By Wolfgang H. Thome
News broke yesterday evening that the Kenya Wildlife Service (KWS) has suspended at least 32 senior personnel, now suspected to have participated in poaching or aided poaching gangs through various means across Kenya.
KWS Executive Director William Kiprono confirmed the development when presiding over the annual Mt. Longonot Wheel Barrow Race and reaffirmed that should the internal investigations now underway find those accused guilty, they would be dismissed and charged in courts of law to face justice.
Kenya’s elephant and rhino population and also other species have come under increasing threat in recent years, when poaching was re-kindled to levels last seen in the late 1970s and 1980s.
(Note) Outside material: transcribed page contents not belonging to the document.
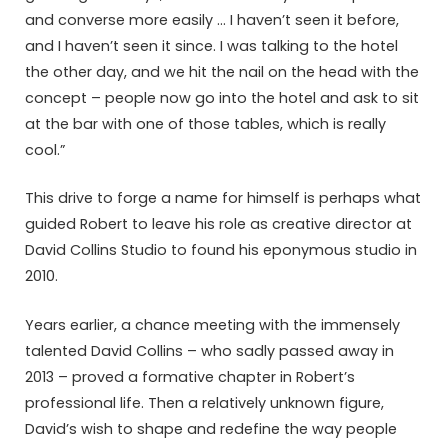
and converse more easily … I haven’t seen it before,
and I haven’t seen it since. I was talking to the hotel
the other day, and we hit the nail on the head with the
concept – people now go into the hotel and ask to sit
at the bar with one of those tables, which is really
cool.”
This drive to forge a name for himself is perhaps what
guided Robert to leave his role as creative director at
David Collins Studio to found his eponymous studio in
2010.
Years earlier, a chance meeting with the immensely
talented David Collins – who sadly passed away in
2013 – proved a formative chapter in Robert’s
professional life. Then a relatively unknown figure,
David’s wish to shape and redefine the way people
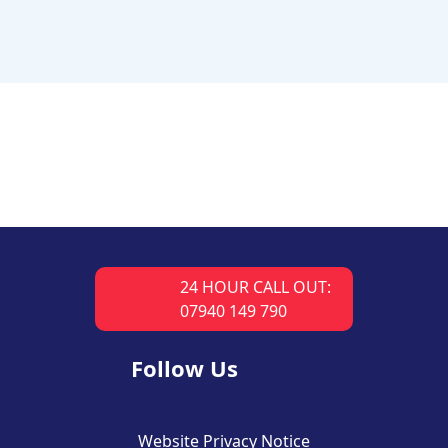
24 HOUR CALL OUT:
07940 149 790
Follow Us
Website Privacy Notice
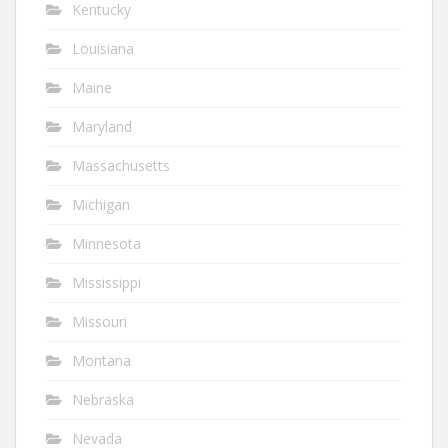
Kentucky
Louisiana
Maine
Maryland
Massachusetts
Michigan
Minnesota
Mississippi
Missouri
Montana
Nebraska
Nevada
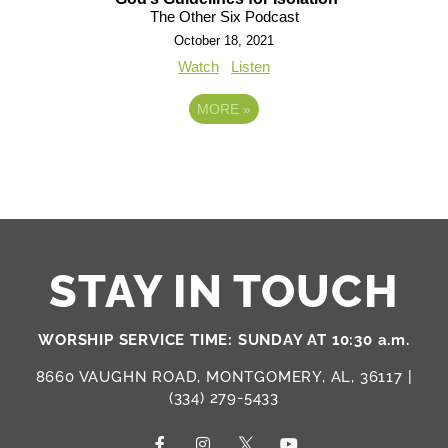
The Other Six Podcast
October 18, 2021
Watch
Listen
MORE
»
STAY IN TOUCH
WORSHIP SERVICE TIME: SUNDAY AT 10:30 a.m.
8660 VAUGHN ROAD, MONTGOMERY, AL, 36117 |
(334) 279-5433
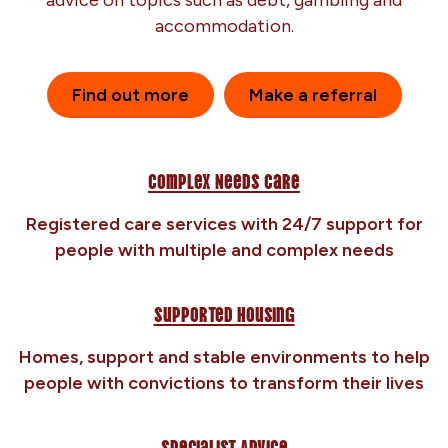
advice on topics such as debt, gambling and
accommodation.
Find out more
Make a referral
Complex Needs Care
Registered care services with 24/7 support for
people with multiple and complex needs
Supported Housing
Homes, support and stable environments to help
people with convictions to transform their lives
Specialist Advice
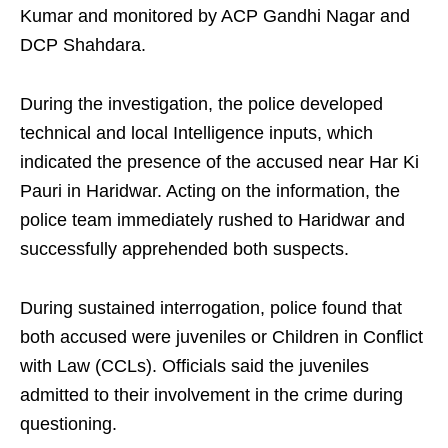
Kumar and monitored by ACP Gandhi Nagar and
DCP Shahdara.
During the investigation, the police developed
technical and local Intelligence inputs, which
indicated the presence of the accused near Har Ki
Pauri in Haridwar. Acting on the information, the
police team immediately rushed to Haridwar and
successfully apprehended both suspects.
During sustained interrogation, police found that
both accused were juveniles or Children in Conflict
with Law (CCLs). Officials said the juveniles
admitted to their involvement in the crime during
questioning.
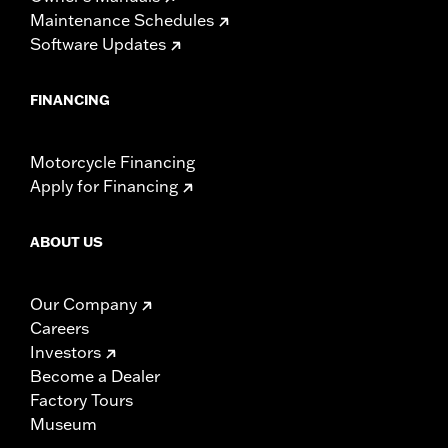
Maintenance Schedules
Software Updates
FINANCING
Motorcycle Financing
Apply for Financing
ABOUT US
Our Company
Careers
Investors
Become a Dealer
Factory Tours
Museum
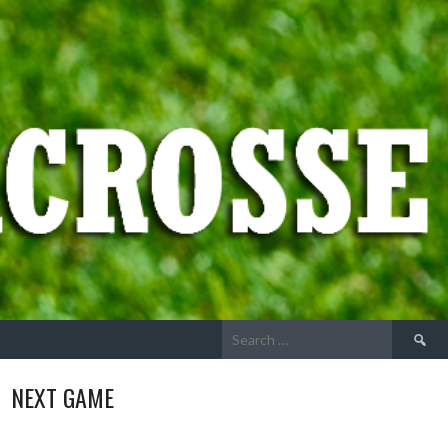
Search
for:
NEXT GAME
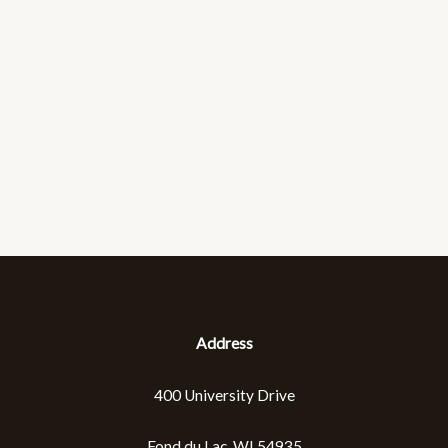
Address
400 University Drive
Fond du Lac, WI 54935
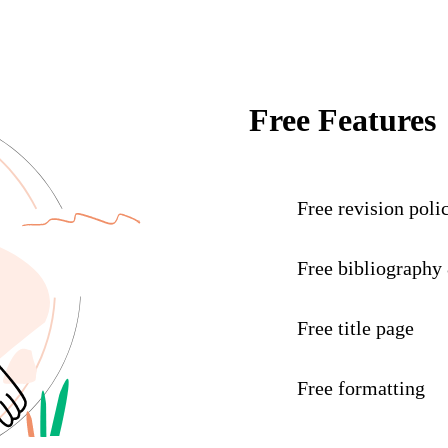
Free Features
Free revision poli
Free bibliography
Free title page
Free formatting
In recent weeks several massacres among the elephant population, and the killing of several rhinos in one single week, have raised public alarm and triggered action on several levels, including on the political front.
Kenya’s cabinet last week sanctioned a package of measures to introduce to parliament for amendments to the Wildlife Act, aimed at increasing fines and raising jail terms for those found poaching, trading, and otherwise being involved in illicit trade of rhino horns, blood ivory, and other trophies.
Only two weeks ago KWS, in conjunction with other law enforcement agencies, launched a major manhunt for poaching gangs and has since also stepped up monitoring and intelligence gathering, thought responsible for the action now taken against the officers who were suspended.